None of the major Web browsers is secure, and without significant changes security will continue to be a problem, according to Web security researchers. Increased functionality, the rise of sophisticated attacks, and a resistance among browser makers to integrate security into product development has left browsers more vulnerable to attacks.
Researchers say that through the addition of features and Web 2.0 technologies, browsers have become more open to attack.
Gary McGraw, CTO of Cigital, agreed that an abundance of features has made browsers less secure. We trade functionality for security, he said.
"The trend is in the wrong direction," he said. "Since Mosaic in 1993, browsers look more like complete operating systems than they did back in those days."
However, it would be difficult to find anyone who would want to trade in Firefox for Mosaic. Hansen half-joked at a recent OWASP conference that the only way to avoid a new clickjacking threat was to run the text-based browser Lynx, although such masochism would likely be exhibited among only the most paranoid of Web users.
Competition among browsers
When Google released its browser, Chrome, in September, it faced stiff competition from Microsoft's Internet Explorer, Mozilla's Firefox, Opera, and Apple Computer's Safari. Consumers have many browsers to choose from, but their options for security are still limited. None of the browsers is particularly secure, according to Hansen.
Jeremiah Grossman, founder and CTO of WhiteHat Security, put it more plainly: "There is no browser security."
The "browser wars" both help and hinder security, researchers say.

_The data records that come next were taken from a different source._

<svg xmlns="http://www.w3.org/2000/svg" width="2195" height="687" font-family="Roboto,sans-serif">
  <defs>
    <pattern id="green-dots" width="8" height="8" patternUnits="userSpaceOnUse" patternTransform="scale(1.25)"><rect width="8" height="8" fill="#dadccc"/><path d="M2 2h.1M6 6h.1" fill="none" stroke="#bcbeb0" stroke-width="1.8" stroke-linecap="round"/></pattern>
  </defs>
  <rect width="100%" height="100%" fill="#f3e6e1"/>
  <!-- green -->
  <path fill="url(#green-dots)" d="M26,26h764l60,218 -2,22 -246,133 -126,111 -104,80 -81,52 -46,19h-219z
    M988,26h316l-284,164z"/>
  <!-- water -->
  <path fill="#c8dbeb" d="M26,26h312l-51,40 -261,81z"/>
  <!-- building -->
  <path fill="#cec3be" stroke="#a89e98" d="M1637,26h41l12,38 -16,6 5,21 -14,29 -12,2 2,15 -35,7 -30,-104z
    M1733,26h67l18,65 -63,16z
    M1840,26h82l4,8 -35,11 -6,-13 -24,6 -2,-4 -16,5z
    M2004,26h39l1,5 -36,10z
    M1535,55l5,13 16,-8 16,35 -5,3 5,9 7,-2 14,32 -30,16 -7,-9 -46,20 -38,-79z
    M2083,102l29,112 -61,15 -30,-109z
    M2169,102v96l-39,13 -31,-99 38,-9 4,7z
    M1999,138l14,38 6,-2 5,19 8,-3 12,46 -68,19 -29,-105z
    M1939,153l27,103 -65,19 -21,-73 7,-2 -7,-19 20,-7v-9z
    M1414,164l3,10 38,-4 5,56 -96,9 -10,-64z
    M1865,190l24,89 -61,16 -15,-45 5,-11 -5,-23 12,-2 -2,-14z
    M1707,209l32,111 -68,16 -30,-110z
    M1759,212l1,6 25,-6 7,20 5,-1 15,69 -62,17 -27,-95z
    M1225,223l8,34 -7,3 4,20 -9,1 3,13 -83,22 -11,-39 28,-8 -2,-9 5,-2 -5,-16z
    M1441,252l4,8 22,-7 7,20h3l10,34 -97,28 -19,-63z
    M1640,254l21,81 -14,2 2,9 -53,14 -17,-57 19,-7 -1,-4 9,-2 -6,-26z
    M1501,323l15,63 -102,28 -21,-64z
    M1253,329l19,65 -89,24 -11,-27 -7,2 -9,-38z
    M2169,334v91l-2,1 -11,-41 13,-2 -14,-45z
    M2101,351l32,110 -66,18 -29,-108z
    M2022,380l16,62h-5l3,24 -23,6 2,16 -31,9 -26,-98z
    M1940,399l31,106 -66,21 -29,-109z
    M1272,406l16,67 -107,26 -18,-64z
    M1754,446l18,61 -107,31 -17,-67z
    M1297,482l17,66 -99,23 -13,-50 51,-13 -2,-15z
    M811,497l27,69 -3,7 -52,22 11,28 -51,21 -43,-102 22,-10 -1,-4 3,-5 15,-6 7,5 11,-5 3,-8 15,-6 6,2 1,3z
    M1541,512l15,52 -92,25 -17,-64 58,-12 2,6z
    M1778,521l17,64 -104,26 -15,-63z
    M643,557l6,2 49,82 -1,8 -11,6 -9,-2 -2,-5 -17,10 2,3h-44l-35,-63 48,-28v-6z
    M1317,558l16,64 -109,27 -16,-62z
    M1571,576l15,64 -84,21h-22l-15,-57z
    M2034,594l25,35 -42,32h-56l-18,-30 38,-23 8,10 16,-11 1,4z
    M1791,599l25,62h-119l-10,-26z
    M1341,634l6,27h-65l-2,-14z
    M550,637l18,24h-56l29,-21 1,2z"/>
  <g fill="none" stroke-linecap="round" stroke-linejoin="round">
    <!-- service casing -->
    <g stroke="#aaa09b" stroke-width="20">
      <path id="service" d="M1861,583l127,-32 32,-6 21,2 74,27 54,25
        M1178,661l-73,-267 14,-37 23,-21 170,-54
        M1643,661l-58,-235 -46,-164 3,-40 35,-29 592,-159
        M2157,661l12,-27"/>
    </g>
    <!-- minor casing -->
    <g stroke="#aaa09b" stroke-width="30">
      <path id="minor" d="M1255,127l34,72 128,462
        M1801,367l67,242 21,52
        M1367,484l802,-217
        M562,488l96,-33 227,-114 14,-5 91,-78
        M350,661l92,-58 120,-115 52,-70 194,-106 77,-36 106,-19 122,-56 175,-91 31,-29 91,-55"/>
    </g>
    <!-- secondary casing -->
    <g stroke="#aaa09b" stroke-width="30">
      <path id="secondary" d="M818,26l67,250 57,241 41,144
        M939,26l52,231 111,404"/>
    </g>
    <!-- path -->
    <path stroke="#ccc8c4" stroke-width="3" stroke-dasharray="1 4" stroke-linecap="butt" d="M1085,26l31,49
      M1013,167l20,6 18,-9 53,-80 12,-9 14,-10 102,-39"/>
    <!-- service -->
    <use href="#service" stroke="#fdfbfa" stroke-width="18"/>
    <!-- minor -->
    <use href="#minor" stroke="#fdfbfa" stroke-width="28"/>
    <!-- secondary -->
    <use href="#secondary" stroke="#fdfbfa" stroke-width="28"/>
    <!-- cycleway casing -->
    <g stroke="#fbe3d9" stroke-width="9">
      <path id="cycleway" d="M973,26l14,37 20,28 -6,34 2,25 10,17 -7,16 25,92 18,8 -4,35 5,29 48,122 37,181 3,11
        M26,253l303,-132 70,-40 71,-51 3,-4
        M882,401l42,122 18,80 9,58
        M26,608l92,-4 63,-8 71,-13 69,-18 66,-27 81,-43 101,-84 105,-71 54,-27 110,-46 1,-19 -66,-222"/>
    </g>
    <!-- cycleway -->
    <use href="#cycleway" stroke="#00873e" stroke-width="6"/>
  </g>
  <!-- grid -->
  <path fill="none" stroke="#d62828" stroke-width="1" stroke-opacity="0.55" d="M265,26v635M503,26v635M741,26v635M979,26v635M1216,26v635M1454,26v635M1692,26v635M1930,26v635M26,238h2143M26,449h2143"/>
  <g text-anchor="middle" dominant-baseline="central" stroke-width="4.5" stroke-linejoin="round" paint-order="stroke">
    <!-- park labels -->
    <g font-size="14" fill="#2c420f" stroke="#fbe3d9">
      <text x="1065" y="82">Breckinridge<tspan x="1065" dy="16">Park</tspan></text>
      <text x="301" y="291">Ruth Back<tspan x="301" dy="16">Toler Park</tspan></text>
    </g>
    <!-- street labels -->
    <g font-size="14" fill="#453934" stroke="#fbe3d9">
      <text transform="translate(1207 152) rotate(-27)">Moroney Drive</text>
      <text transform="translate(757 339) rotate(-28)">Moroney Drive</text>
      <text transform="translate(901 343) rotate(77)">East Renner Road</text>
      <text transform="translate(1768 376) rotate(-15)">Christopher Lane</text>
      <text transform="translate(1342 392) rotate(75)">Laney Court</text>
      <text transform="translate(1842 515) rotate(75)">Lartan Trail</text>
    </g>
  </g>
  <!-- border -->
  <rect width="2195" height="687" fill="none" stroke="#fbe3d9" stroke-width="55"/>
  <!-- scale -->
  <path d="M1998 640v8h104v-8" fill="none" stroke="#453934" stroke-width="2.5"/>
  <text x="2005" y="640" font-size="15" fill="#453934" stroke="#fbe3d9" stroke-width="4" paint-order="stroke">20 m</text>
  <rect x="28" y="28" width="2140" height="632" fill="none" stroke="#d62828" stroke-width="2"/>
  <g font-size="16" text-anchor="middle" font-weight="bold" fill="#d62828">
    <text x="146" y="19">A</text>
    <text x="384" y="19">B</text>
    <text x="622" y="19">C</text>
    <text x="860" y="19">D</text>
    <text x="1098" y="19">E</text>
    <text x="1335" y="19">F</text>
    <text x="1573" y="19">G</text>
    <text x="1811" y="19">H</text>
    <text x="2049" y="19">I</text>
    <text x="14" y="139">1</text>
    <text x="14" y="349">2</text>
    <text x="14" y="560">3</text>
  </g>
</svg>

"While there aren't that many more browser experts out there than there were two years ago, their understanding of browser nuances has definitely increased tremendously with the advent of the browser wars," Hansen said. "Competition is ultimately good, because it can force browsers to look for differentiators."
Security is one of those differentiators. However, features that ultimately hamper security are among the differentiators as well, continued Hansen.
Additional browsers also mean additional work for security and testing professionals.
Mike Kelly, director of testing and quality assurance at Interactions, explained that a "combinatorial problem" arises from the presence of so many browsers and their various versions.
"If you have five browsers, each browser has two versions you support, and you need to support a different variety of security settings, then you have a very large number of platforms to test," he said. "If you assume even something as simple as three different security setting configurations, you're looking at around 5 x 2 x 3 tests -- or 30 different configurations."
Bolting on security
It may seem surprising that, with all of the security features browsers come with now, they would be considered insecure. But security add-ons can't completely make up for a lack of security in the SDLC.
"Web browser security add-ons don't do anything, particularly," Grossman said.
To mitigate risks online, Grossman uses an older browser for sensitive transactions. An old browser lacks security features, but its obscurity makes it a less-attractive target for attackers, he explained. McGraw uses Opera for similar reasons. "An attack aimed at IE it isn't likely to work against Opera," he said.
Hansen is concerned about architectural flaws in browsers. Familiar security issues such as cross-site scripting (XSS) and cross-site request forgery (CSRF), are architectural-level design flaws, he said. Clickjacking, a threat uncovered recently by Hansen and Grossman, falls under the same category. These flaws are far more difficult to fix than bugs in code.
"Fixing them means breaking legitimate functionality that exists on the Internet," Hansen explained. "No one wants that -- so they go unfixed."
Instead, patches are issues and plug-ins are recommended. Hansen said the browsers have bolted on things such as basic and digest authentication, SSL, HTTPOnly, and some other vaguely useful security policies. However, those measures leave browsers only slightly more secure as attacks become dramatically more sophisticated, he said.
Grossman acknowledged that browser makers are in a tough spot when it comes to security.
"In their defense, security is a really hard problem," he said. "They all say they're doing their best. I say it's insecure."
What browser makers and users can do
Security bugs aren't going to disappear, Kelly said, but there is definitely room for browser makers to do more.
"A development team only has months to harden a browser for security exploits while a hacker has years to find new exploits," he said. "I think there is more we can do collaboratively as an industry."
McGraw is more direct. "Browser vendors should practice software security just like everybody else," he said. "In this case, since they have hundreds of millions of users, it's particularly important that they build security in."
Standardized authentication for websites would be a good step toward security, said Hansen. He also predicted that "site security policies that allow websites to tell browsers how to treat their information and what to do once they visit the site is going to be an important future design improvement for browsers."
Hansen recommended that browsers alert users when they are being sent to Intranet 'zones' such as RFC1918 or localhost. "A lot of the more dangerous theoretical attacks are starting to target internal devices from the browser," he explained.
Users should, as always, practice common sense when giving out sensitive information online. Hansen, Grossman, and McGraw all recommended virtualization as a possible safety option, although it isn't practical for individual users. Limiting sensitive transactions to one browser and surfing to another, as Grossman does, helps to compartmentalize risk and is a good alternative for end users.